Путешествие в Россию - Готье Теофиль - Страница 58
- Предыдущая
- 58/84
- Следующая
— С вами я отправился бы открывать Северный полюс, — сказал мне мой приятель, — и, думаю, вы оказались бы приятным сотоварищем на зимовке. Как хорошо мы бы зажили в снежной хижине, прихватив туда добрый запас сухой пищи и медвежьей ветчины!
— Меня трогает ваша похвала, я ведь знаю, что вы по природе не льстец. Но теперь, когда я в достаточной мере доказал, что способен выдержать тряску и непогоду, мне кажется, не будет с нашей стороны низостью, если мы поищем все-таки несколько лучший способ передвижения.
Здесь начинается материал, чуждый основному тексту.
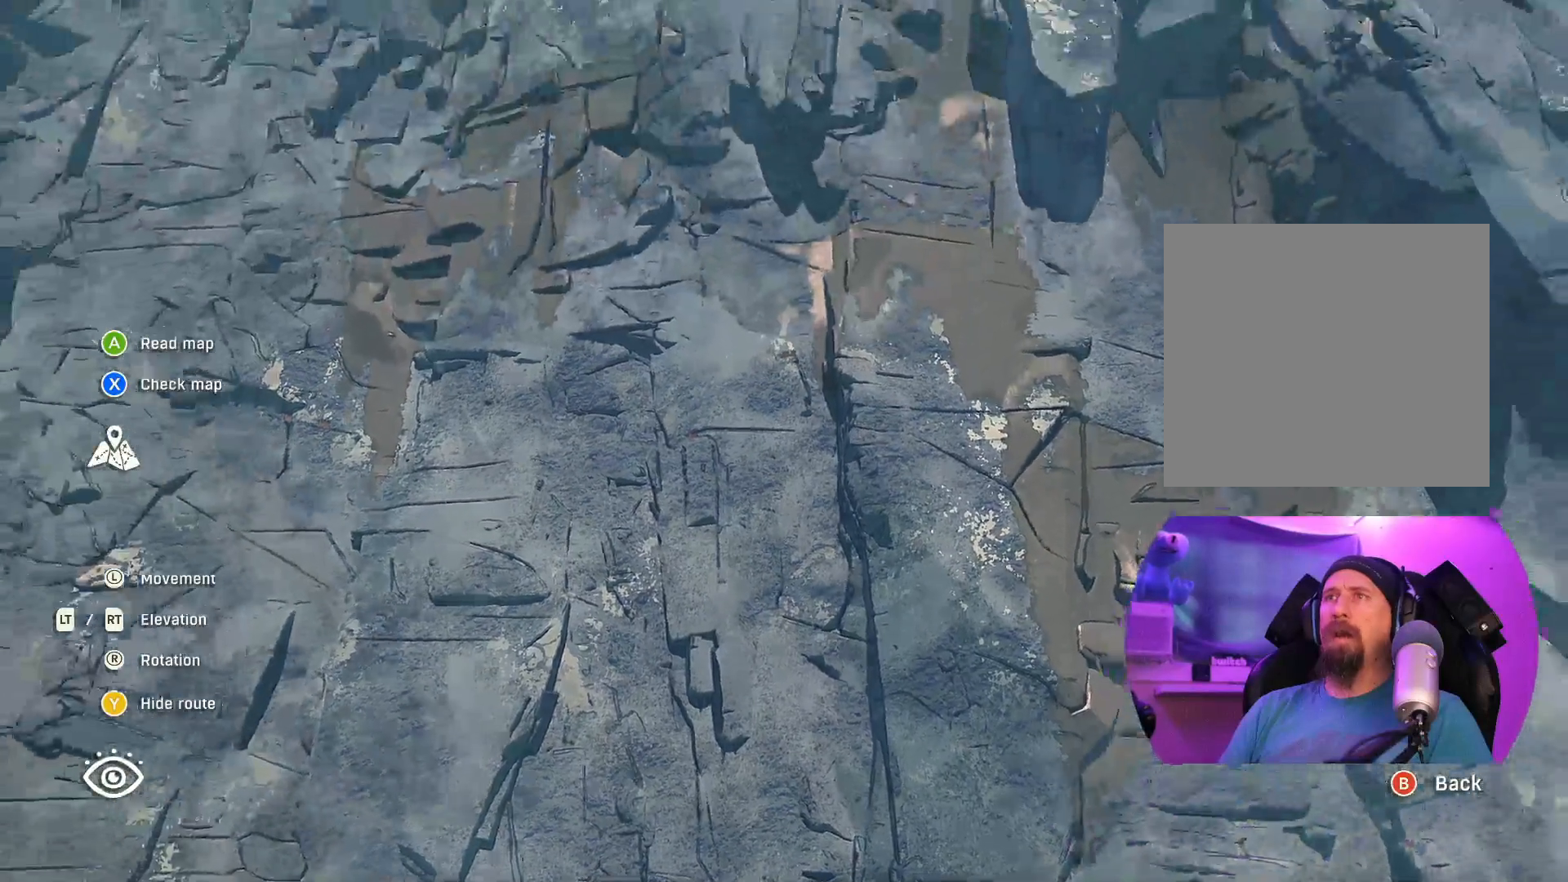
{"buttons": [], "left_stick": "down-left", "right_stick": "down-right", "events": [[183, "right_stick", "down-right"], [483, "left_stick", "down-left"]]}
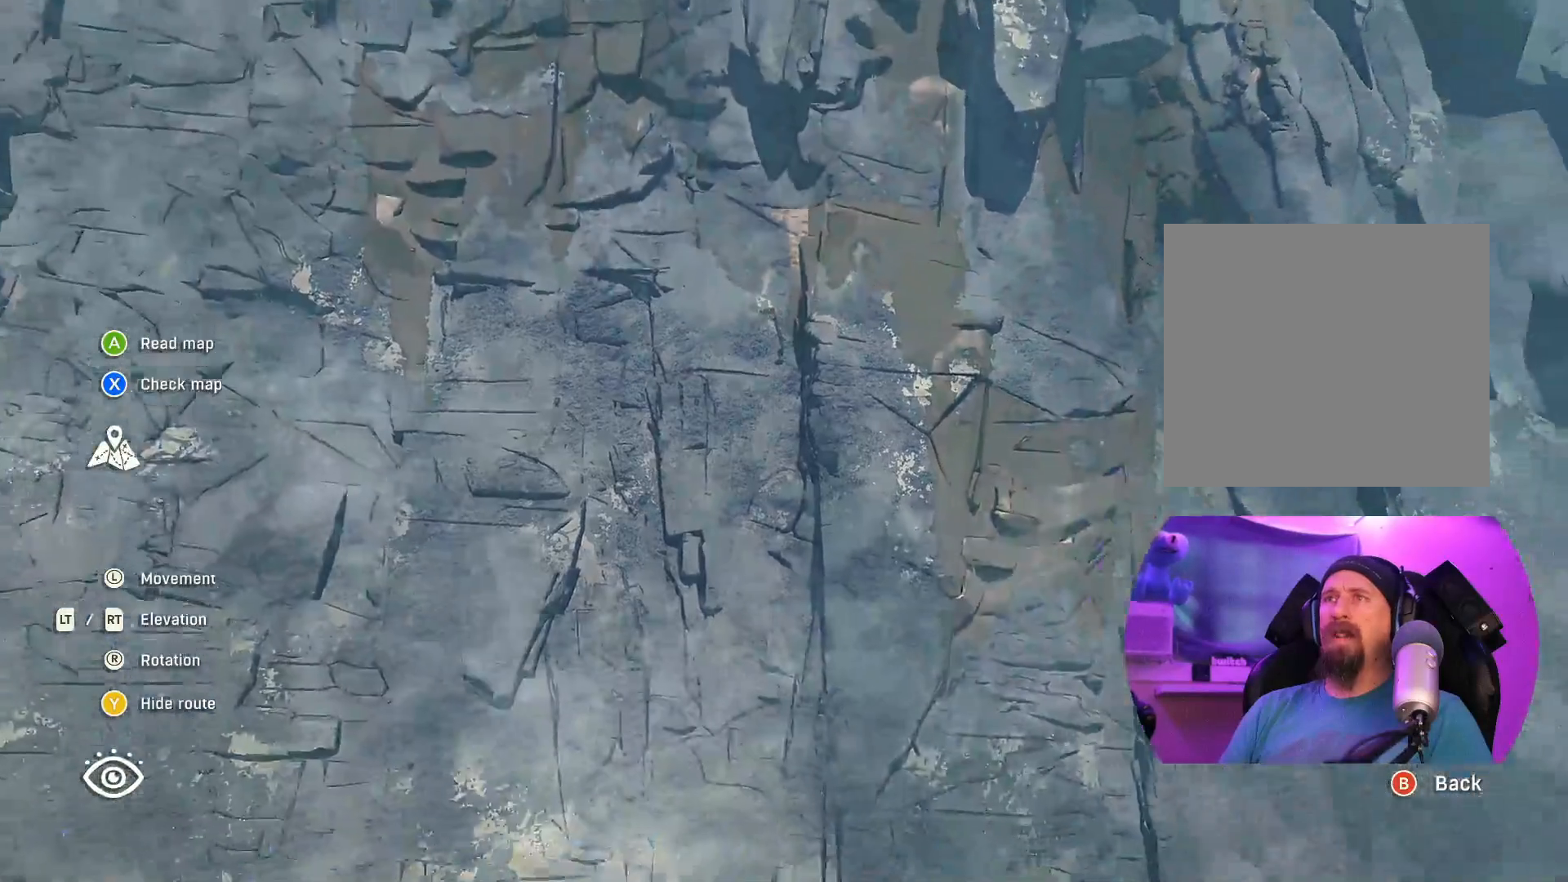
{"buttons": [], "left_stick": "center", "right_stick": "down-left", "events": [[167, "left_stick", "center"], [167, "right_stick", "down"], [367, "right_stick", "down-left"]]}
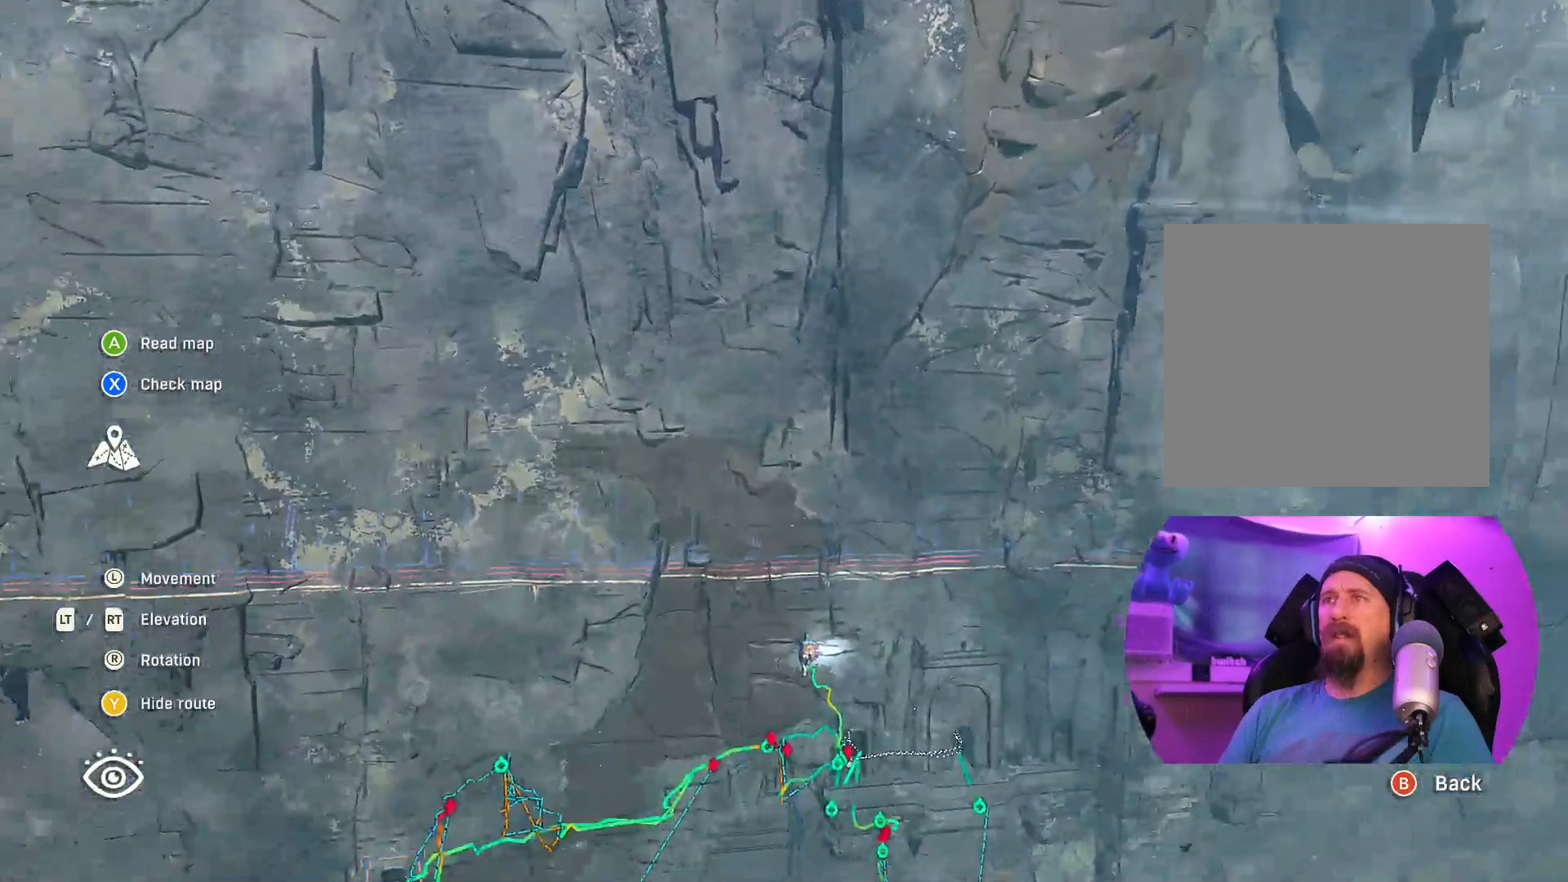
{"buttons": [], "left_stick": "center", "right_stick": "center", "events": [[33, "right_stick", "center"]]}
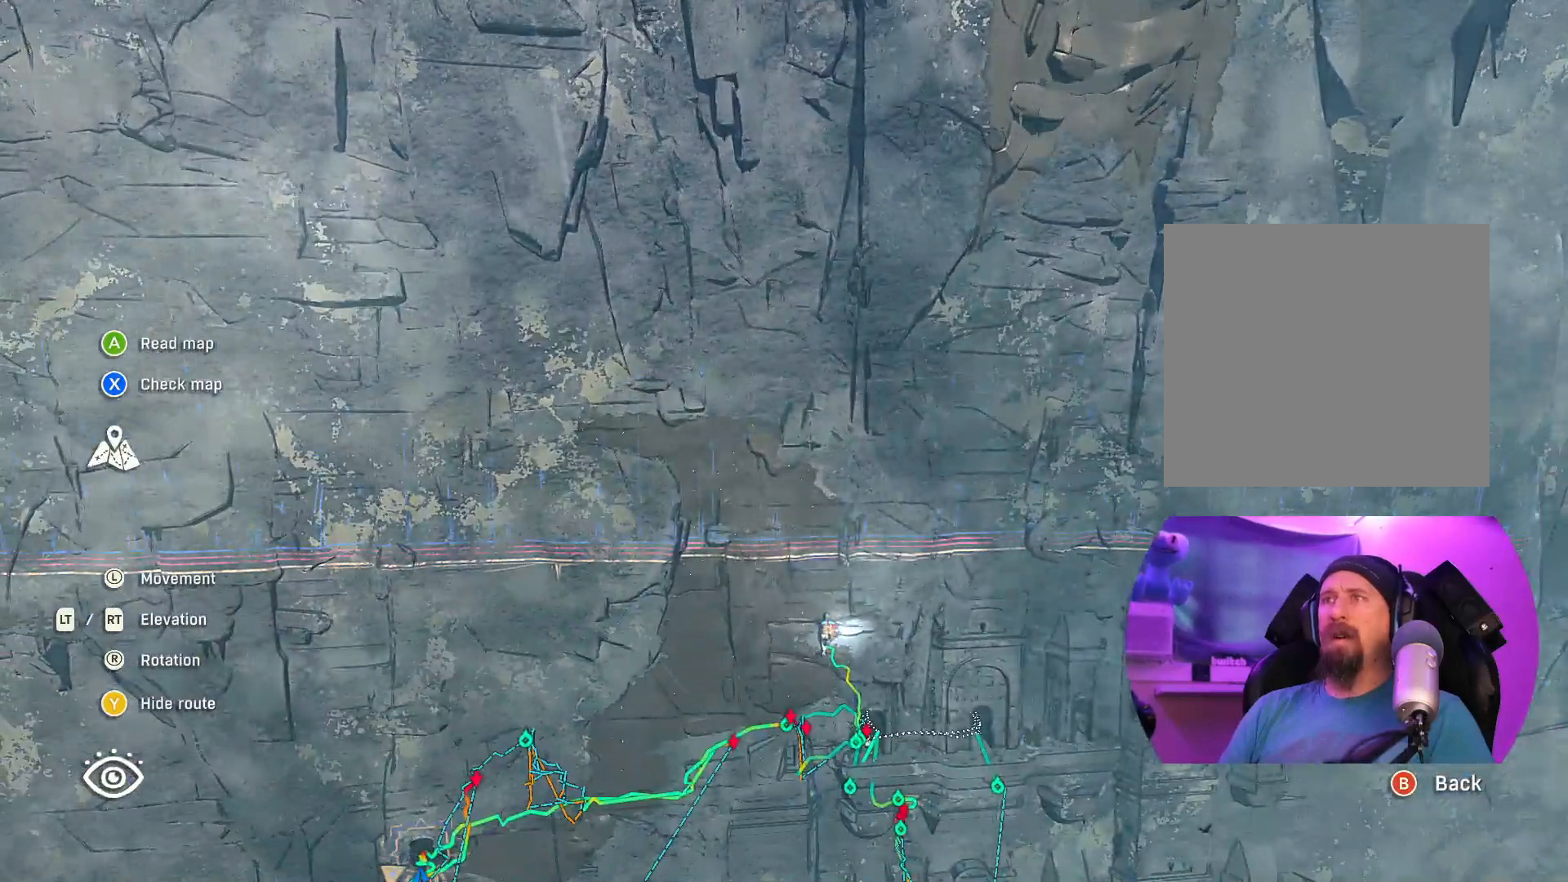
{"buttons": [], "left_stick": "right", "right_stick": "center", "events": [[450, "left_stick", "right"]]}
Полузанесенный снегом двор, который тщетно пытались очистить, отбрасывая снег по углам лопатами и метлами, имел поразительный вид. Его загромождали телеги, тарантасы, дрожки. Их дышла торчали вверх, словно мачты полузатонувших кораблей. За всей этой несложной каретной техникой сквозь сетку белых точек, кружащихся в вихре снежной бури, мой взгляд выудил походивший на спину мертвого кита в морской пене кожаный капот старой коляски, которая, несмотря на свою ветхость, показалась мне ковчегом спасения. Раздвинули прочие повозки, вытащили ее на середину двора, и мы убедились, что колеса у нее в сносном состоянии, рессоры достаточно прочные и что если окна и не плотно закрывались, то по крайней мере все они были на месте. По правде сказать, в подобной колымаге мы не блистали бы в Булонском лесу. Но так как нам не нужно было проезжаться вокруг озера и вызывать восхищение дам, мы были несказанно рады, когда нам любезно сдали внаем коляску до самой прусской границы.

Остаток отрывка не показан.